Job item –
Exact repetition, pictures omitted: give every record below again.

** Available data follows **

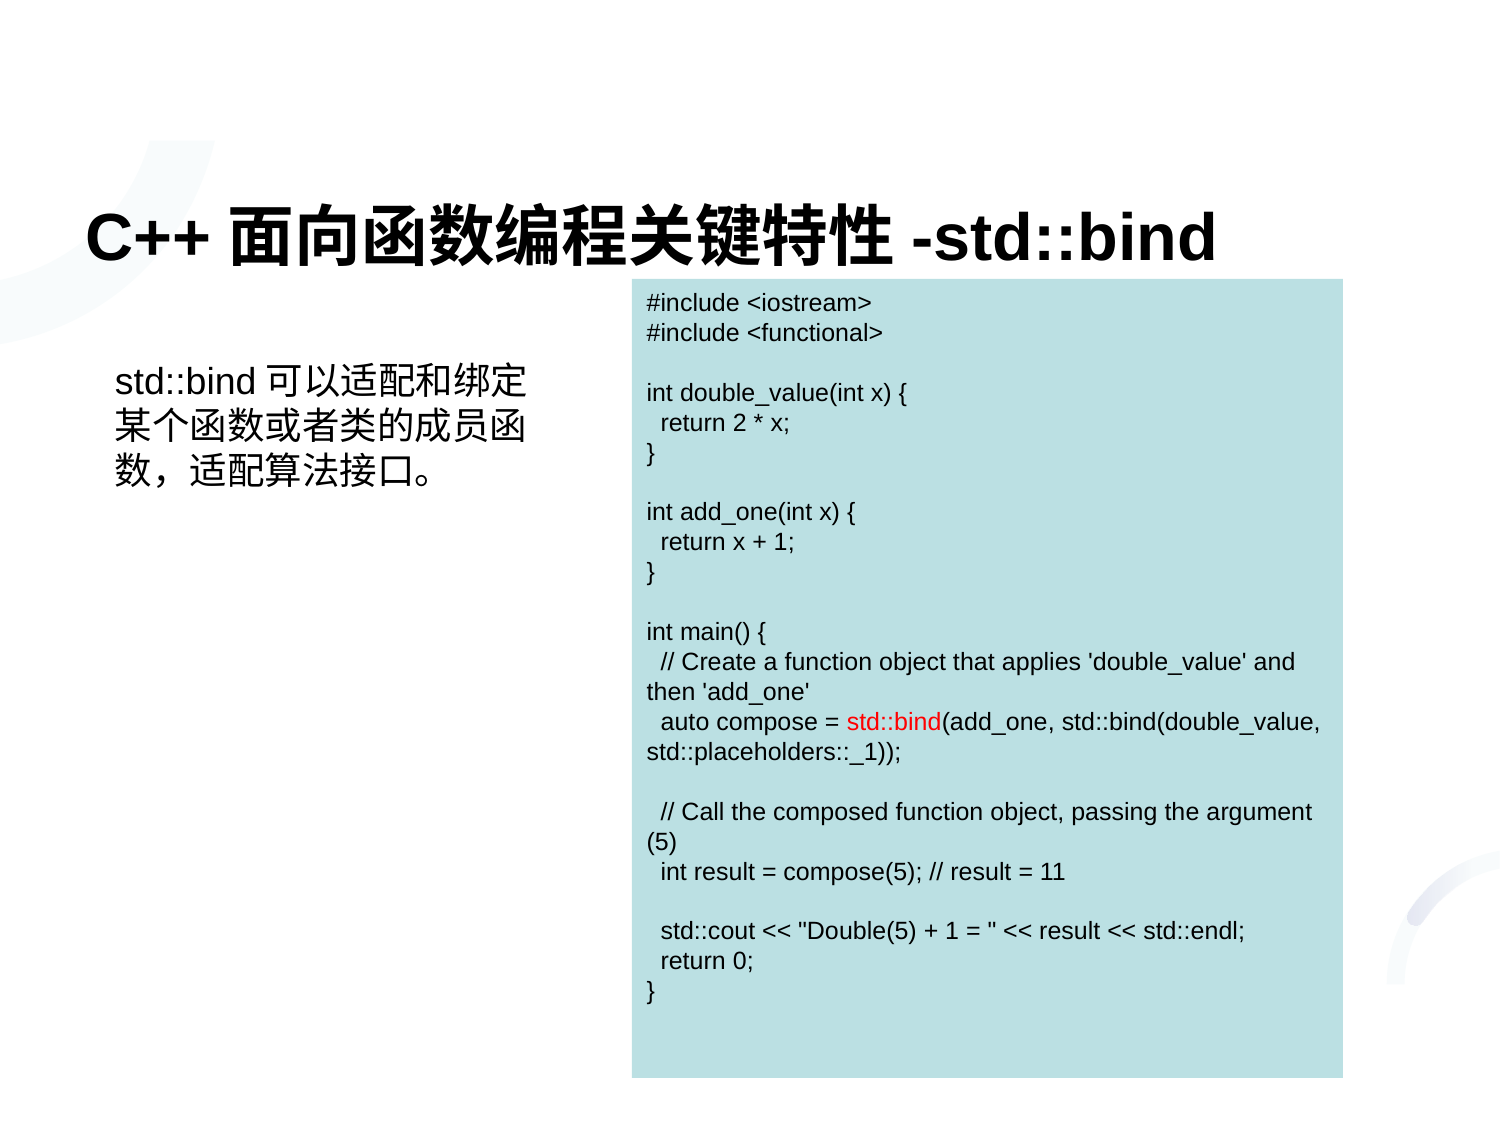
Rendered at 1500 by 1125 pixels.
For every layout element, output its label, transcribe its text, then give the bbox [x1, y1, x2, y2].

text_box #include <iostream> #include <functional> int double_value(int x) { return 2 * x; } int add_one(int x) { return x + 1; } int main() { // Create a function object that applies 'double_value' and then 'add_one' auto compose = std::bind(add_one, std::bind(double_value, std::placeholders::_1)); // Call the composed function object, passing the argument (5) int result = compose(5); // result = 11 std::cout << "Double(5) + 1 = " << result << std::endl; return 0; } [631, 278, 1343, 1078]
title C++面向函数编程关键特性-std::bind [85, 184, 1415, 274]
text_box std::bind可以适配和绑定某个函数或者类的成员函数，适配算法接口。 [100, 349, 575, 600]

** End of Available data **

Your solution –
Rendered at 1500 by 1125 pixels.
For every layout element, output its label, transcribe its text, then give the bbox [x1, y1, x2, y2].

text_box #include <iostream> #include <functional> int double_value(int x) { return 2 * x; } int add_one(int x) { return x + 1; } int main() { // Create a function object that applies 'double_value' and then 'add_one' auto compose = std::bind(add_one, std::bind(double_value, std::placeholders::_1)); // Call the composed function object, passing the argument (5) int result = compose(5); // result = 11 std::cout << "Double(5) + 1 = " << result << std::endl; return 0; } [631, 278, 1343, 1078]
title C++面向函数编程关键特性-std::bind [85, 184, 1415, 274]
text_box std::bind可以适配和绑定某个函数或者类的成员函数，适配算法接口。 [100, 349, 575, 600]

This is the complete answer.